Question
Tom and Nancy want to buy a house in a particular neighborhood. they have two children ages 1 and 4. The average price home in
Tom and Nancy want to buy a house in a particular neighborhood. they have two children ages 1 and 4. The average price home in this neighborhood runs about $350,000. Together their family income is $100,000. They have saved $75,000. The home they want to purchase costs $300,000. Taxes on the home run $3.00 per $100 of assessed value of the home. For new homes the assessed value is equal to 75% of the purchase price. Insurance runs half of one percent of the purchase price of the home. An Adjustable Rate Mortgage (ARM) requires a 10% down payment. Conventional loans require 20% down payment.

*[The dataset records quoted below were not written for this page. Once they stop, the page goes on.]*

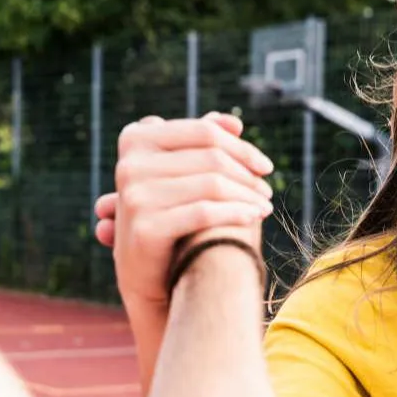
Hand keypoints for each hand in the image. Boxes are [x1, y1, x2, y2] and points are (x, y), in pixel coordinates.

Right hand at [97, 112, 274, 313]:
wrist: (144, 274)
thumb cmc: (167, 215)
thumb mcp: (178, 173)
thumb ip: (200, 143)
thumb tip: (235, 122)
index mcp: (135, 139)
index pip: (203, 132)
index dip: (241, 148)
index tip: (265, 166)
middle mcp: (130, 164)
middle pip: (211, 158)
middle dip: (247, 175)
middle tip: (266, 191)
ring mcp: (134, 195)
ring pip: (212, 185)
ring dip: (247, 196)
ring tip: (263, 207)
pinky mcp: (145, 227)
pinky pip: (204, 213)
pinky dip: (235, 213)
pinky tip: (253, 218)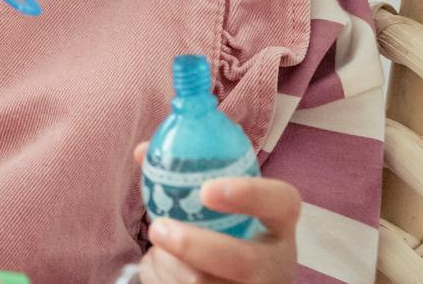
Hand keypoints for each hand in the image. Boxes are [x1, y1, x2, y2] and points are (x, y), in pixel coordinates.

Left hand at [132, 138, 300, 283]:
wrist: (240, 279)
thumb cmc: (225, 233)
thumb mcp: (223, 207)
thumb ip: (189, 175)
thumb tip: (141, 152)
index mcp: (278, 226)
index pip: (281, 202)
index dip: (250, 194)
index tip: (205, 190)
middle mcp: (275, 264)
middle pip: (243, 261)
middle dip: (193, 245)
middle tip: (158, 228)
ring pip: (204, 282)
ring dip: (167, 262)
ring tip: (158, 247)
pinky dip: (160, 277)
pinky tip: (159, 267)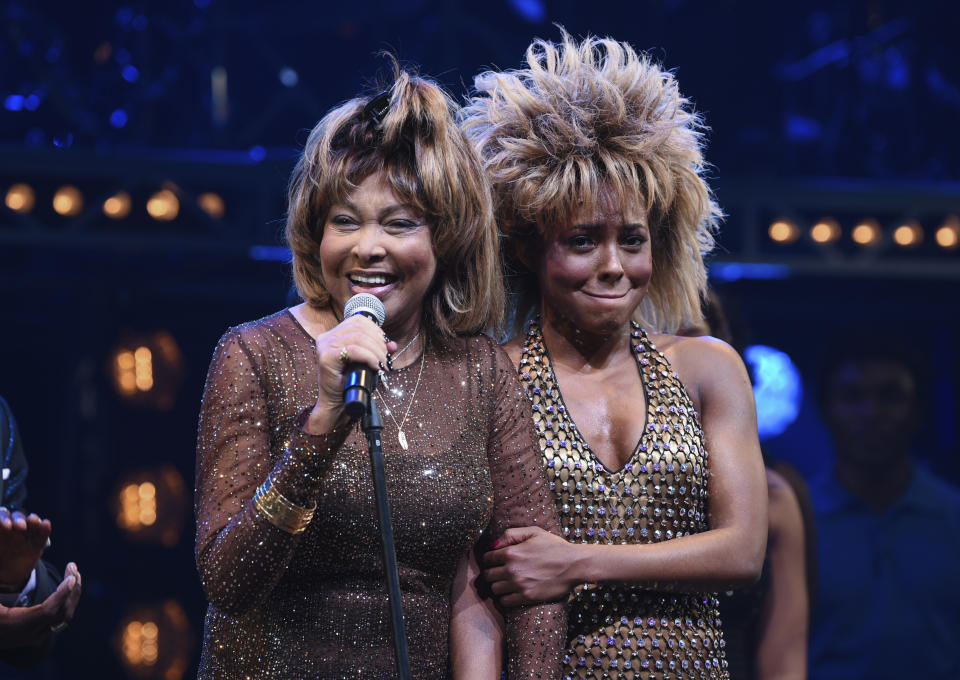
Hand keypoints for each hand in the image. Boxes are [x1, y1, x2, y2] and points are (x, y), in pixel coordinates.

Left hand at [0, 507, 50, 588]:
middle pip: (16, 518)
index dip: (2, 519)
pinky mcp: (36, 546)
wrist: (7, 576)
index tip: (4, 526)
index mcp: (0, 531)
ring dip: (32, 520)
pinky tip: (46, 524)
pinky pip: (41, 536)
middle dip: (18, 519)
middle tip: (19, 527)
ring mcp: (26, 537)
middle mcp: (13, 530)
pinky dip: (44, 530)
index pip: (1, 517)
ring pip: (30, 524)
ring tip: (34, 521)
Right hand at [0, 562, 80, 649]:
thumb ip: (4, 583)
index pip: (47, 611)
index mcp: (18, 625)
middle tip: (72, 567)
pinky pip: (61, 617)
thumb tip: (5, 565)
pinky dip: (68, 600)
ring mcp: (38, 635)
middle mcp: (31, 633)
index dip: (61, 595)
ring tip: (74, 572)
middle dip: (71, 588)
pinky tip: (70, 585)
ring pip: (64, 616)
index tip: (71, 577)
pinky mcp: (41, 634)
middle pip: (60, 612)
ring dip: (73, 593)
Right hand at [304, 314, 396, 432]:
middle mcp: (326, 337)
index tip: (385, 345)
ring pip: (358, 338)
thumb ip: (378, 351)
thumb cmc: (350, 384)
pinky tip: (375, 366)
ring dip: (376, 351)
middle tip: (386, 358)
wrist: (336, 404)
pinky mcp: (326, 357)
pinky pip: (354, 350)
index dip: (375, 330)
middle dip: (378, 342)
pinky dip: (369, 357)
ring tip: (382, 364)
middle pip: (359, 328)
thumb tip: (392, 345)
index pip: (358, 321)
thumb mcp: (367, 363)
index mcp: (333, 335)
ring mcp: (324, 346)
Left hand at [482, 526, 578, 606]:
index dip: (489, 559)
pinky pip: (505, 602)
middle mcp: (512, 570)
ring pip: (494, 589)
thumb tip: (494, 545)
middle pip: (488, 576)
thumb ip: (511, 534)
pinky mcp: (527, 597)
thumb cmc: (555, 546)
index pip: (487, 559)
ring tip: (505, 583)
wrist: (574, 565)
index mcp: (511, 553)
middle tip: (498, 572)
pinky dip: (505, 598)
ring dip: (497, 586)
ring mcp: (519, 585)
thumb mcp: (534, 532)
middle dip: (491, 573)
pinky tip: (512, 592)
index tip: (494, 561)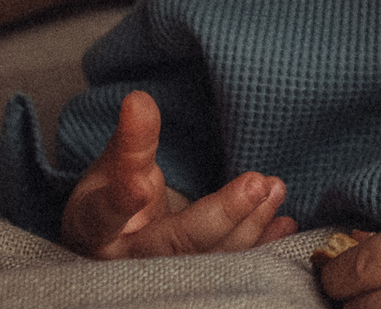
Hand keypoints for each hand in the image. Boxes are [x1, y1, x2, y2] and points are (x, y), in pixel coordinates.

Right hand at [60, 90, 297, 258]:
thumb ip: (131, 140)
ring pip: (209, 257)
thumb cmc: (110, 199)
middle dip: (219, 216)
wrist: (117, 244)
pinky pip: (230, 265)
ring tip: (274, 188)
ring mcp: (164, 278)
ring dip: (248, 224)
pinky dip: (259, 246)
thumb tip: (140, 100)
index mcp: (97, 229)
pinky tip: (283, 223)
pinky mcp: (195, 280)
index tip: (138, 184)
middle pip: (174, 245)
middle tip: (256, 183)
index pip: (106, 214)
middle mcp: (129, 261)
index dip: (121, 201)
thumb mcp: (111, 167)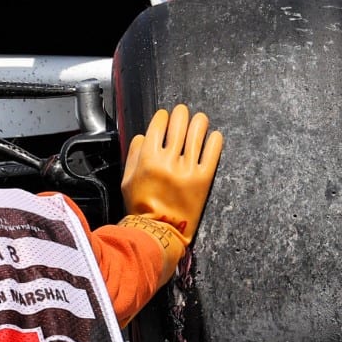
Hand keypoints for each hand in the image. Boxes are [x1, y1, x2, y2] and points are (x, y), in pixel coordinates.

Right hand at [119, 104, 222, 265]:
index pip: (158, 127)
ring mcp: (188, 170)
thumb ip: (134, 155)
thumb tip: (143, 136)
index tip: (165, 115)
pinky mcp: (203, 180)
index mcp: (148, 159)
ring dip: (199, 123)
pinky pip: (211, 155)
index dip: (162, 117)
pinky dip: (214, 142)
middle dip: (180, 114)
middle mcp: (168, 161)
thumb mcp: (127, 180)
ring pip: (196, 136)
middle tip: (183, 111)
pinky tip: (214, 136)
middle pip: (178, 127)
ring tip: (200, 119)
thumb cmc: (141, 207)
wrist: (159, 230)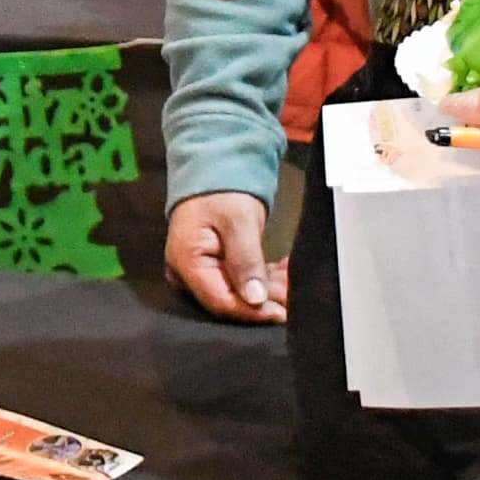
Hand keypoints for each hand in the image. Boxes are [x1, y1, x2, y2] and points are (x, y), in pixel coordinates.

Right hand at [167, 191, 284, 323]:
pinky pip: (239, 282)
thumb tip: (255, 298)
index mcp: (186, 262)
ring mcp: (200, 271)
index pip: (220, 301)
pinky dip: (262, 279)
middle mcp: (187, 273)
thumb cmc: (221, 189)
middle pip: (229, 300)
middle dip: (264, 299)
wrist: (214, 167)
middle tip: (293, 292)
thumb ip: (245, 260)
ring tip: (291, 279)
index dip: (252, 311)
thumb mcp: (238, 221)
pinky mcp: (213, 267)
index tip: (281, 311)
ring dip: (267, 289)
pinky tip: (282, 273)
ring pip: (237, 293)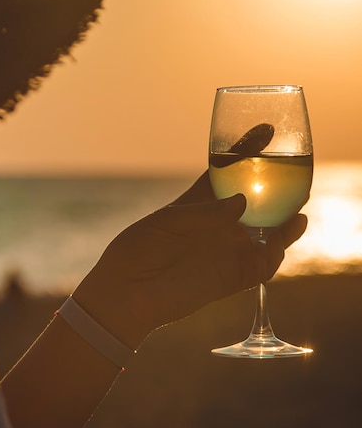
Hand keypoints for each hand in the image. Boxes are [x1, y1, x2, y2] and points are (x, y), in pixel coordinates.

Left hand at [73, 172, 307, 348]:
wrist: (126, 296)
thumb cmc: (137, 252)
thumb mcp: (166, 222)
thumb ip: (204, 212)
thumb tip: (241, 203)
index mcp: (197, 204)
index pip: (227, 172)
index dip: (246, 152)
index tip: (265, 131)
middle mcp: (216, 226)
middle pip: (255, 202)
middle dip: (277, 188)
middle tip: (297, 172)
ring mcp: (226, 251)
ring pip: (266, 233)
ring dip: (285, 221)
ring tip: (300, 204)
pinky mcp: (231, 278)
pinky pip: (262, 264)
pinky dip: (276, 252)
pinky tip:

Interest for an ARM currently is 4.5 %. The conventional loans are 5.25% today.
Compute the per month cost including interest, taxes and insurance (use above formula to get the taxes and insurance cost) for a ARM.
For the principal and interest payment, use the Zillow mortgage calculator at Pay attention to the loan type which is usually in a drop down box. Use the advanced option on the mortgage calculator to fill in the taxes and insurance amount that you figured out from the formulas above (don't just leave the default amount that the calculator has to start with).
Show your work:
- What will their down payment be? ____________________________________
- What will the cost of insurance be per month? ________________________
- What will their taxes be per month?____________________________________
- What will their principal and interest be per month?__________________
- What is their total monthly payment going to be including everything?________________________
2. If they are currently renting a three-bedroom apartment for $1,750 per month. Just based on cost of renting vs. cost of buying with the above ARM, which would be cheaper and by how much per month?